Если бы знать... (Яковлева) - страница 175

Помню, когда потом, в 1987 году, мы были с Таганкой в Милане, Стрелер говорил: «Вы знаете, Любимов и здесь ультиматумы предъявлял, он всех здесь в Италии называл коммунистами. Видимо, с художником какие-то нелады, если он даже в некоммунистической стране всех называет коммунистами».

Так или иначе — многие актеры были недовольны Любимовым: «Бросил нас, уехал надолго, а нам не сказал, и не случайно остался, а готовился к этому», — такие настроения в труппе тоже были. И все это говорилось в кабинете Анатолия Васильевича. И те, кто фрондировал и уходил в «Современник», — они тоже говорили о том, что он их предал, уехав. Но Анатолий Васильевич на такие откровения отвечал одной фразой: «Это ваши отношения с Любимовым, и прошу мне и при мне не выражать недовольства по поводу Юрия Петровича». Он знал, что, выйдя из кабинета, они будут говорить совершенно иное. И поэтому подобные разговоры пресекал сразу же, чтобы не потакать этой лицемерной манере.

Маленькая деталь. Завтруппой каждые пятнадцать минут носила Анатолию Васильевичу чай на пульт — чего не делали за всю его жизнь никогда в других театрах ни его ученики, ни помрежи, ни другие службы. Здесь это делалось — с бутербродами и прочим. А потом та же подобострастная дама в своем кабинете, при всех, злобствуя и сквернословя, выражала к этому свое отношение. Видимо, реабилитируя себя за свое «угодничество». А, собственно говоря, — что она такое особенное делала? Приносила чай занятому режиссеру, который и в перерыве не выходит из зала.

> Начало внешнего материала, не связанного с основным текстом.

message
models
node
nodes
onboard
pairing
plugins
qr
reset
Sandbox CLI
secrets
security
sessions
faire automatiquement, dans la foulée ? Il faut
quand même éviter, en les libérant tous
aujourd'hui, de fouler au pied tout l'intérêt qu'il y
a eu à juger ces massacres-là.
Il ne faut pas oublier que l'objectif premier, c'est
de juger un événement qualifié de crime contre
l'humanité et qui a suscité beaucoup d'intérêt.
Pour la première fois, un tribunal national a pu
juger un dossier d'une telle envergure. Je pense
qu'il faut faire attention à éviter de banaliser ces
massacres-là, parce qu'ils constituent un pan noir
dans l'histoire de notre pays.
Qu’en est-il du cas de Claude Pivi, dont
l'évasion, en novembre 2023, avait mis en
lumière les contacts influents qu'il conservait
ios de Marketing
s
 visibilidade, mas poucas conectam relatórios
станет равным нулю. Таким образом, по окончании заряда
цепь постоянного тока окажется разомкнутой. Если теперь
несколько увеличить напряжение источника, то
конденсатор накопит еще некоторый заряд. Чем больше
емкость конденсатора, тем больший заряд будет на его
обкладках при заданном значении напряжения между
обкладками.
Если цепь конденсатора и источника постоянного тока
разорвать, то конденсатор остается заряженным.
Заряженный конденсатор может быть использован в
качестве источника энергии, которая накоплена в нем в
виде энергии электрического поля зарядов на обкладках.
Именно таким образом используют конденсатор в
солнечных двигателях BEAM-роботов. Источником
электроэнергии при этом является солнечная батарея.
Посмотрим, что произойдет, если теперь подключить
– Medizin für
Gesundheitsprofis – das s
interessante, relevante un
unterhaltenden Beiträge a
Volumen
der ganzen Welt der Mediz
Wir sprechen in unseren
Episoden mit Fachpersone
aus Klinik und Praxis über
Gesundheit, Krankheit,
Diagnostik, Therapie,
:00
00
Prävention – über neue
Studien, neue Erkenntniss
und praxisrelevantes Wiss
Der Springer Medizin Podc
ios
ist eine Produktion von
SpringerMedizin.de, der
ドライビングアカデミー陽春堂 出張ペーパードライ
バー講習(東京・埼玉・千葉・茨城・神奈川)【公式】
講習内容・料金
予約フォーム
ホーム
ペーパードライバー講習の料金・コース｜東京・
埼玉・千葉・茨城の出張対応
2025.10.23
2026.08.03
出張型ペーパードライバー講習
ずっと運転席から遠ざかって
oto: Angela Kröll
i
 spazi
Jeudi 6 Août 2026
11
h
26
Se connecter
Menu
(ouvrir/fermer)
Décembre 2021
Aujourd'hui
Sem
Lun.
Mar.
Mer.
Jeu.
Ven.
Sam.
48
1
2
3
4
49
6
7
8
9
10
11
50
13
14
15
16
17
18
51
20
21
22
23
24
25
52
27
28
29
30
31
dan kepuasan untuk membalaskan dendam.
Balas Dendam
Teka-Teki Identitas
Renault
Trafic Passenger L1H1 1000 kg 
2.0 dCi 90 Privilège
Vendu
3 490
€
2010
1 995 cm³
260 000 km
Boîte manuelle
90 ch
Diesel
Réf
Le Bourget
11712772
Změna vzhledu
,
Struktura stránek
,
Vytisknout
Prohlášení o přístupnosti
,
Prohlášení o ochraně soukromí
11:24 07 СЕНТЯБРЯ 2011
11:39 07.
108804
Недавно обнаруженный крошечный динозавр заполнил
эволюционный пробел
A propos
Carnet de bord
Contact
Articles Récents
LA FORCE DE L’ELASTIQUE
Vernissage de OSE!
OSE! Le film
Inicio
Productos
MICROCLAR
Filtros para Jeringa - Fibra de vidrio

Никогда я не видела такого подобострастия, стукачества — друг на друга, да и на Любимова, своего учителя, когда им нужно было что-то от Анатолия Васильевича: например, чтобы отпустили на съемку, чтоб отменил какие-то запреты сниматься на телевидении, которые наложило управление культуры.

Все хотели «бороться за идею» и вместе с тем пользоваться всеми благами — хотели все: и то, и другое. И третье.

«Бороться за идею хотят все, — говорил Эфрос, — но никто ради нее не хочет ничем жертвовать». Они вечно стояли на баррикадах и боролись за разные идеи. Но все разрешилось само собой, когда была провозглашена «гласность» — советский вариант «свободы слова». То, на чем, собственно, стояло их искусство, всяческие «намеки», «фиги», политиканство — уже никому не были нужны, и отпал весь набор оппозиционных тем. А самого искусства осталось, на мой взгляд, маловато.

Анатолий Васильевич, в ответ на просьбы некоторых актеров помочь снять запрет на их халтуры, иногда посмеивался: «Я вам этого не запрещал — идите к тем, кто вам это запретил».